Nein, unter so dunklen Himmeln genügt das bloße Auge, und die Milchstraße ist ohne jedes Gerät leicht zu sehen. Eine Rotlichtlampe zum Schutz Ihrer Nachtsicht, eine Sternenkarten-App auf dem Handy und ein Fernglas verbessern das Erlebnis, und ein Stativ hilft, wenn Sie die Sterne fotografieren möchten.
Sind diese Sternenrouten für Anfänger geeignet?
Einige sind sehr zugänglich, vor allem Death Valley und Über den Hohen Atlas, die guten Asphaltstraßen folgen. Andere, wie der Pamir-Highway, der Salar de Uyuni, der Sani-Pass und die Gobi, sind hart, hoch oder abgelegen und werden am besten mit Guide, im Konvoi oder mit einem geländefähigen 4x4 gefahren.

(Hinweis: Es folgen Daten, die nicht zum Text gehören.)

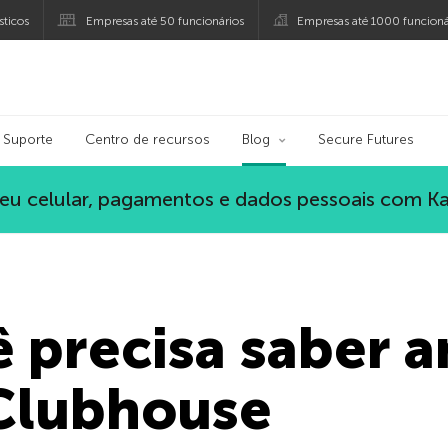
ticos
Empresas até 50 funcionários
Empresas até 1000 funcioná
ersky
Suporte
Centro de recursos
Blog
Secure Futures
eu celular, pagamentos e dados pessoais com K
 precisa saber a
 Clubhouse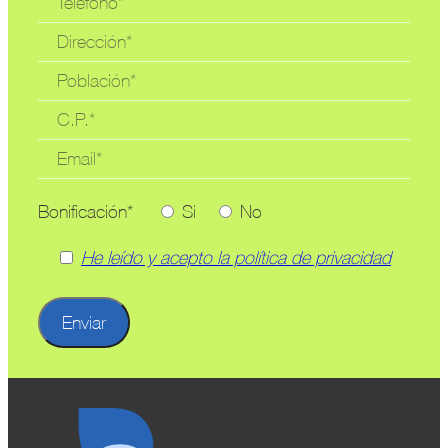
Bonificación*
Si
No
He leído y acepto la política de privacidad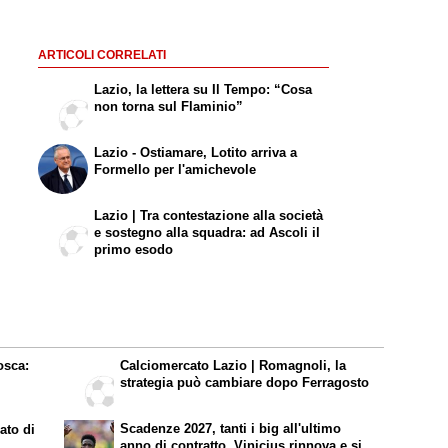
ARTICOLI CORRELATI
Lazio, la lettera su Il Tempo: “Cosa
non torna sul Flaminio”
Lazio - Ostiamare, Lotito arriva a
Formello per l'amichevole
Lazio | Tra contestazione alla società
e sostegno alla squadra: ad Ascoli il
primo esodo
osca:
Calciomercato Lazio | Romagnoli, la
strategia può cambiare dopo Ferragosto
Scadenze 2027, tanti i big all'ultimo
ato di
anno di contratto. Vinicius rinnova e si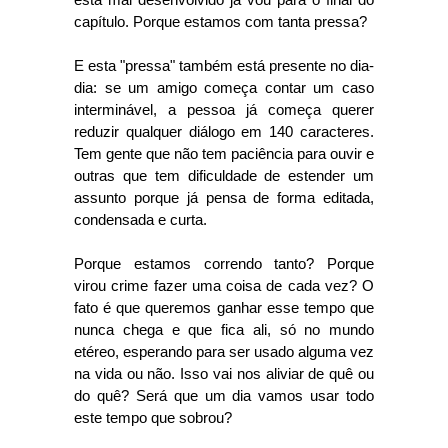
capítulo. Porque estamos com tanta pressa?
E esta "pressa" também está presente no dia-
dia: se um amigo começa contar um caso
interminável, a pessoa já começa querer
reduzir qualquer diálogo em 140 caracteres.
Tem gente que não tem paciência para ouvir e
outras que tem dificuldade de estender um
assunto porque já pensa de forma editada,
condensada e curta.
Porque estamos correndo tanto? Porque
virou crime fazer uma coisa de cada vez? O
fato é que queremos ganhar esse tempo que
nunca chega e que fica ali, só no mundo
etéreo, esperando para ser usado alguma vez
na vida ou não. Isso vai nos aliviar de quê ou
do quê? Será que um dia vamos usar todo
este tempo que sobrou?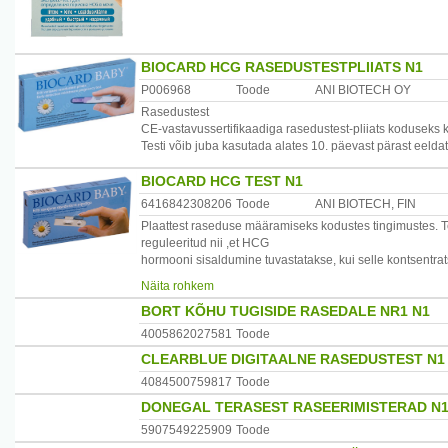
BIOCARD HCG RASEDUSTESTPLIIATS N1
P006968
Toode
ANI BIOTECH OY
Rasedustest
CE-vastavussertifikaadiga rasedustest-pliiats koduseks k
Testi võib juba kasutada alates 10. päevast pärast eeldat
BIOCARD HCG TEST N1
6416842308206
Toode
ANI BIOTECH, FIN
Plaattest raseduse määramiseks kodustes tingimustes. Te
reguleeritud nii ,et HCG
hormooni sisaldumine tuvastatakse, kui selle kontsentrat
tasemele 10.
Näita rohkem
päeval pärast rasestumist.
BORT KÕHU TUGISIDE RASEDALE NR1 N1
Pakend sisaldab: vaakumpakendit, milles on ühekordseks 
4005862027581
Toode
Enne testi läbiviimist loe hoolikalt kasutusjuhendit!
CLEARBLUE DIGITAALNE RASEDUSTEST N1
Ettevaatusabinõud ja kasutuspiirangud:
4084500759817
Toode
Kui ei järgita täpselt kasutusjuhiseid, võib test anda va
DONEGAL TERASEST RASEERIMISTERAD N
Päris raseduse alguses jäävad HCG kontsentratsioonid ur
uriiniproov on
5907549225909
Toode
liiga tugevasti lahjendatud , võib HCG hulk olla mittekül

Wo kann ich diese Wüstenrouten nebeneinander vergleichen?
Jede Route hier steht in unserem Katalog mit vollständigen Distanzen, Dauern, Jahreszeiten und Etappenplänen. Vergleichen Sie sie gemeinsam im Portal Wüstenstraßen, oder öffnen Sie die interaktive Karte, um zu sehen, wie sie sich über die dunkelsten Regionen der Welt verteilen.

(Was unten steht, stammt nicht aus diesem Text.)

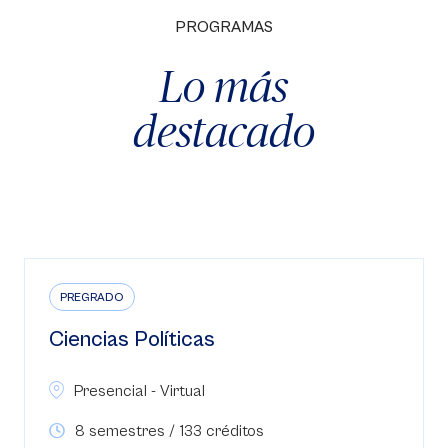
PROGRAMAS
Lo más
destacado
PREGRADO
Ciencias Políticas
Presencial - Virtual
8 semestres / 133 créditos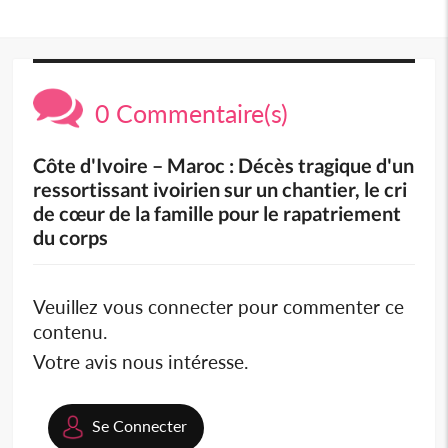
0 Commentaire(s)
Côte d'Ivoire – Maroc : Décès tragique d'un
ressortissant ivoirien sur un chantier, le cri
de cœur de la famille pour le rapatriement
du corps
Veuillez vous connecter pour commenter ce
contenu.
Votre avis nous intéresse.
Se Connecter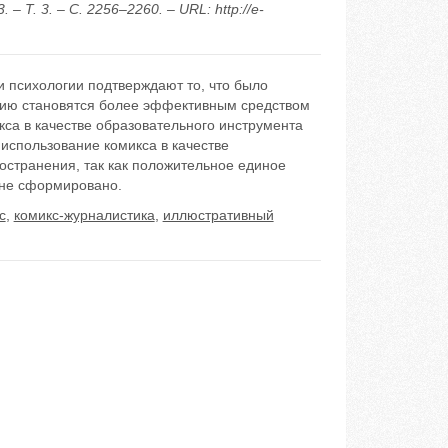
Т. 3. – С. 2256–2260. – URL: http://e-
и психологии подтверждают то, что было
твию становятся более эффективным средством
са в качестве образовательного инструмента
 использование комикса в качестве
остранения, так как положительное единое
 не сформировано.
с
,
комикс-журналистика
,
иллюстративный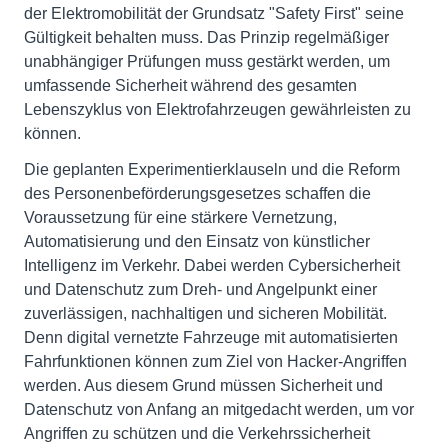
der Elektromobilität der Grundsatz "Safety First" seine
Gültigkeit behalten muss. Das Prinzip regelmäßiger
unabhängiger Prüfungen muss gestärkt werden, um
umfassende Sicherheit während des gesamten
Lebenszyklus von Elektrofahrzeugen gewährleisten zu
können.
Die geplanten Experimentierklauseln und die Reform
des Personenbeförderungsgesetzes schaffen die
Voraussetzung für eine stärkere Vernetzung,
Automatisierung und den Einsatz von künstlicher
Intelligenz im Verkehr. Dabei werden Cybersicherheit
und Datenschutz zum Dreh- und Angelpunkt einer
zuverlässigen, nachhaltigen und sicheren Mobilität.
Denn digital vernetzte Fahrzeuge mit automatisierten
Fahrfunktionen können zum Ziel von Hacker-Angriffen
werden. Aus diesem Grund müssen Sicherheit und
Datenschutz von Anfang an mitgedacht werden, um vor
Angriffen zu schützen und die Verkehrssicherheit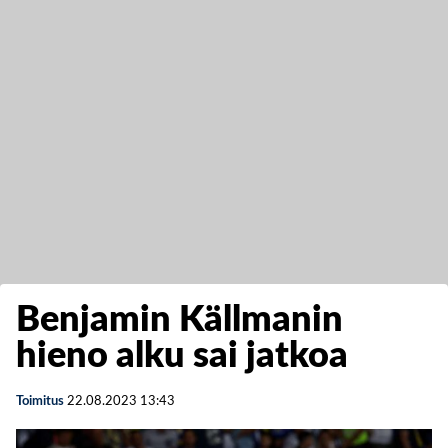
Benjamin Källmanin
hieno alku sai jatkoa
Toimitus
22.08.2023
13:43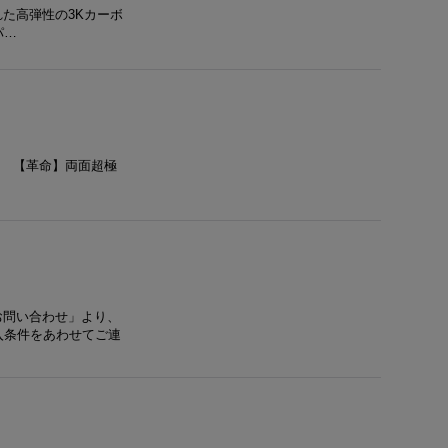
優れた高弾性の3Kカーボ
パ…
12日 【革命】両面超極
お問い合わせ」より、
入条件をあわせてご連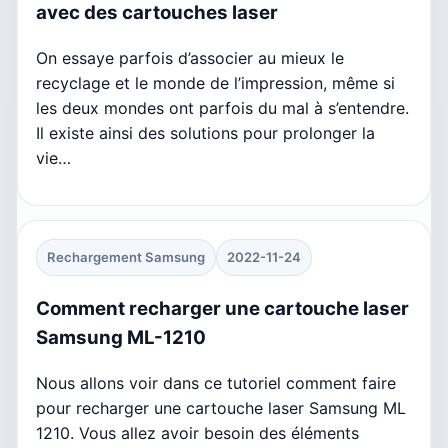
avec des cartouches laser
On essaye parfois d’associer au mieux le
recyclage et le monde de l’impression, même si
les deux mondes ont parfois du mal à s’entendre.
Il existe ainsi des solutions pour prolonger la
vie…
Rechargement Samsung
2022-11-24
Comment recharger une cartouche laser
Samsung ML-1210
Nous allons voir dans ce tutoriel comment faire
pour recharger une cartouche laser Samsung ML
1210. Vous allez avoir besoin des éléments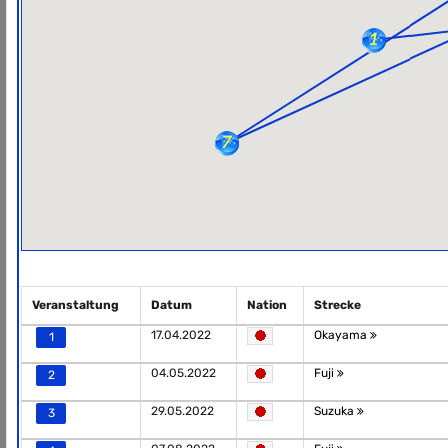
Veranstaltung
Datum
Nation
Strecke
17.04.2022
Okayama
1
04.05.2022
Fuji
2
29.05.2022
Suzuka
3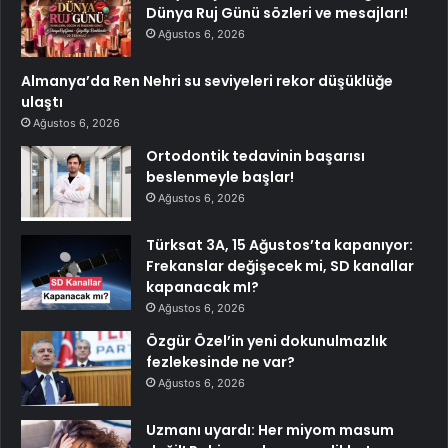
Dünya Ruj Günü sözleri ve mesajları!
Ağustos 6, 2026
Almanya’da Ren Nehri su seviyeleri rekor düşüklüğe
ulaştı
Ağustos 6, 2026
Ortodontik tedavinin başarısı
beslenmeyle başlar!
Ağustos 6, 2026
Türksat 3A, 15 Ağustos’ta kapanıyor:
Frekanslar değişecek mi, SD kanallar
kapanacak mI?
Ağustos 6, 2026
Özgür Özel’in yeni dokunulmazlık
fezlekesinde ne var?
Ağustos 6, 2026
Uzmanı uyardı: Her miyom masum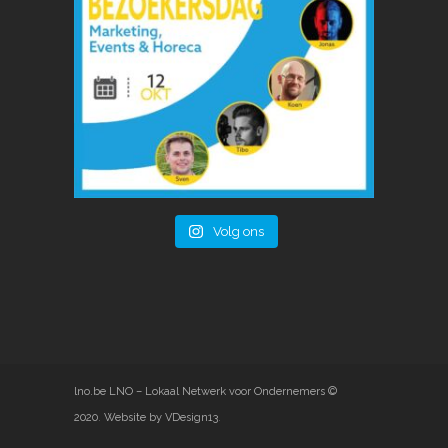
Volg ons
lno.be
LNO – Lokaal Netwerk voor Ondernemers ©
2020
.
Website by VDesign13
.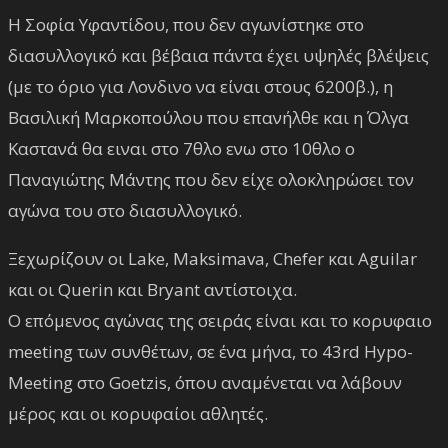
Η Σοφία Υφαντίδου, που δεν αγωνίστηκε στο
διασυλλογικό και βέβαια πάντα έχει υψηλές βλέψεις
(με το όριο για Λονδινο να είναι στους 6200β.), η
Βασιλική Μαρκοπούλου που επανήλθε και η Όλγα
Καστανά θα ειναι στο 7θλο ενω στο 10θλο ο
Παναγιώτης Μάντης που δεν είχε ολοκληρώσει τον
αγώνα του στο διασυλλογικό.
Ξεχωρίζουν οι Lake, Maksimava, Chefer και Aguilar
και οι Querin και Bryant αντίστοιχα.
Ο επόμενος αγώνας της σειράς είναι και το κορυφαιο
meeting των συνθέτων, σε ένα μήνα, το 43rd Hypo-
Meeting στο Goetzis, όπου αναμένεται να λάβουν
μέρος και οι κορυφαίοι αθλητές.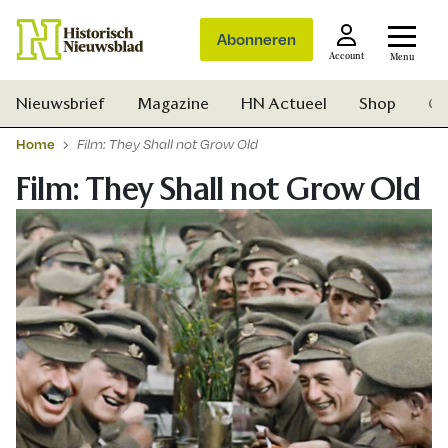
Abonneren
Account
Menu
Nieuwsbrief
Magazine
HN Actueel
Shop
Ge
Home
Film: They Shall not Grow Old
Film: They Shall not Grow Old
Zoek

Planen Sie Ihre eigene Nacht unter den Sternen
Zehn Routen, zehn der dunkelsten Himmel des Planeten. Beginnen Sie mit dem Namib-Wüsten-Rundkurs, wenn Sie den definitiven Sternenhimmel-Roadtrip wollen, und erkunden Sie dann den Rest im Portal Wüstenstraßen und zeichnen Sie Ihre Route auf unserer interaktiven Karte. Wohin Sie den Wagen auch lenken, jagen Sie einer mondlosen Nacht nach, entfernen Sie sich von jeder Ortschaft und lassen Sie Ihre Augen sich anpassen. Den Rest erledigt der Himmel.